Let's compare the original and synthetic data to see how SAGE preserves medical utility while protecting privacy.

In [None]:
import pandas as pd
from IPython.display import display, HTML

comparison_data = []

for i, (record_id, record_text) in enumerate(sample_records.items()):
    comparison_data.append({
        "Type": "Original",
        "Record": record_id,
        "Text": record_text
    })
    
    comparison_data.append({
        "Type": "Synthetic",
        "Record": record_id,
        "Text": results[i]['final_synthetic_data']
    })

df = pd.DataFrame(comparison_data)

# Create styled HTML table
styled_df = df.style.set_properties(**{'text-align': 'left', 'white-space': 'pre-wrap'})
styled_df = styled_df.set_properties(subset=pd.IndexSlice[df['Type'] == 'Original', :], **{'background-color': '#f2f2f2'})
styled_df = styled_df.set_properties(subset=pd.IndexSlice[df['Type'] == 'Synthetic', :], **{'background-color': '#e6f7ff'})

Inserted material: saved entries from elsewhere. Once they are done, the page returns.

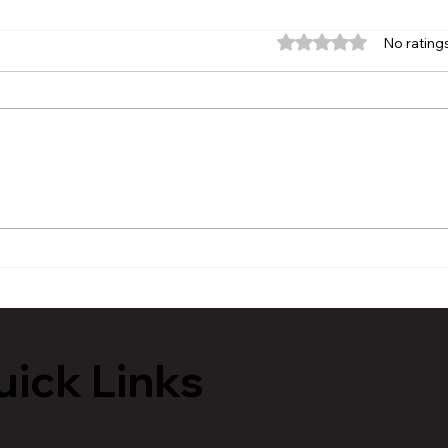
Rated 0 out of 5 stars.
No rating
MVAA launches “Talk to
Hist
Your” campaign to
Tour
encourage conversations
Lans
with veterans
ick Links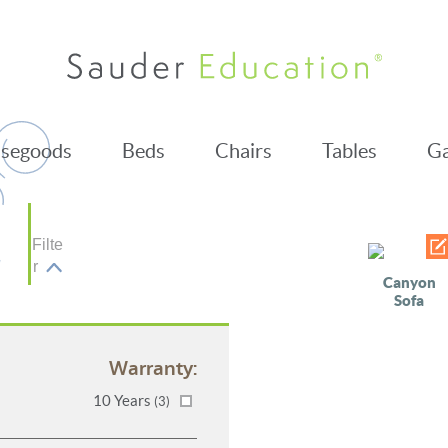
segoods
Beds
Chairs
Tables
Ga
Filte
r
Canyon
Sofa
Warranty:
10 Years
(3)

display(HTML(styled_df.to_html()))

## 7. Analyzing Privacy Protection

Let's analyze how well SAGE protects different types of private information.

In [None]:
import re

# Define privacy categories to analyze
privacy_categories = {
    "Names": r'\b[A-Z][a-z]+ [A-Z][a-z]+\b',
    "Dates": r'\b(?:Jan|Feb|Mar|Apr|May|Jun|Jul|Aug|Sep|Oct|Nov|Dec)[a-z]* \d{1,2},? \d{4}\b',
    "Patient IDs": r'\bMRN: \d+\b',
    "Ages": r'\b\d{1,2}-year-old\b',
    "Exact Measurements": r'\b\d{2,3}/\d{2,3}\b'  # Blood pressure, etc.
}

analysis_results = []

for record_id, record_text in sample_records.items():
    synthetic_text = next(r['final_synthetic_data'] for r in results if r['document_id'] == record_id)
    
    for category, pattern in privacy_categories.items():
        original_matches = re.findall(pattern, record_text)
        synthetic_matches = re.findall(pattern, synthetic_text)
        
        original_count = len(original_matches)
        synthetic_count = len(synthetic_matches)
        
        # Check for direct matches
        direct_matches = set(original_matches) & set(synthetic_matches)
        
        analysis_results.append({
            "Record": record_id,
            "Category": category,
            "Original Count": original_count,
            "Synthetic Count": synthetic_count,
            "Direct Matches": len(direct_matches),
            "Protection Rate": 100 if original_count == 0 else (1 - len(direct_matches) / original_count) * 100
        })

analysis_df = pd.DataFrame(analysis_results)
display(analysis_df)

# Calculate overall protection rate
overall_protection = analysis_df['Protection Rate'].mean()
print(f"Overall Privacy Protection Rate: {overall_protection:.2f}%")

## 8. Conclusion

In this notebook, we've demonstrated the SAGE pipeline for generating privacy-preserving synthetic medical data. The two-stage approach effectively:

1. Preserves the essential medical information through attribute-based extraction and generation
2. Protects private information through agent-based privacy assessment and refinement

The resulting synthetic data maintains clinical utility while significantly reducing privacy risks, making it suitable for use in a Retrieval-Augmented Generation (RAG) system for biomedical question answering.